- _TEXT EXTRACT_
☆ ☆ ☆ ☆

Harbin Taiping International Airport  is the international airport serving Harbin, Heilongjiang Province. The airport handled 20,431,432 passengers in 2018, making it the 20th busiest airport in mainland China.

History
Harbin Taiping Airport, formerly known as Yanjiagang Airport, is located about  southwest of the city of Harbin and was constructed in 1979 with further expansion between 1994 and 1997 at a cost of $960 million RMB. It replaced the old Harbin Majiagou Airport (哈尔滨马家沟机场) that was originally built by the Japanese in 1931. In 1984, Taiping was upgraded to an international airport. Today it serves as an important transportation hub for the northeastern region of China and is the largest airport serving Heilongjiang province.

It is capable of handling 6 million passengers annually and has more than 70 air routes, both domestic and international. Currently it has one 3200 m asphalt runway.

By the flight of the Spring Airlines from June 2015, The first LCC international air routes to Nagoya, Japan began.

In 2013, Harbin Taiping International Airport handled 10 million passengers. It is the 23rd Chinese airport which reached the level of 10 million passengers per year.

In 2017, Harbin Taiping International Airport handled 18 million passengers, becoming the 21st busiest airport in Mainland China.

☆ ☆ ☆ ☆

- _GIVEN DATA_
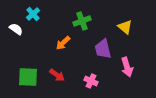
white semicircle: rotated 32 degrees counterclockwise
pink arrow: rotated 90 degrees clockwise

☆ ☆ ☆ ☆

- _REQUIRED TASKS_
1. Using the Harbin airport text, answer these:
(a) In what year was the old Harbin Majiagou Airport originally built?
(b) How long is the airport's runway?
(c) How many passengers did the airport handle in 2017?
2. From the Harbin airport text, copy the part that begins at the words "It is capable" and stop after "passengers per year.".

- _RESPONSES TO THE TASKS_
1.
(a) 1931
(b) 3200 m
(c) 18 million

2.
It is capable of handling 6 million passengers annually and has more than 70 air routes, both domestic and international. Currently it has one 3200 m asphalt runway.

By the flight of the Spring Airlines from June 2015, The first LCC international air routes to Nagoya, Japan began.

In 2013, Harbin Taiping International Airport handled 10 million passengers. It is the 23rd Chinese airport which reached the level of 10 million passengers per year.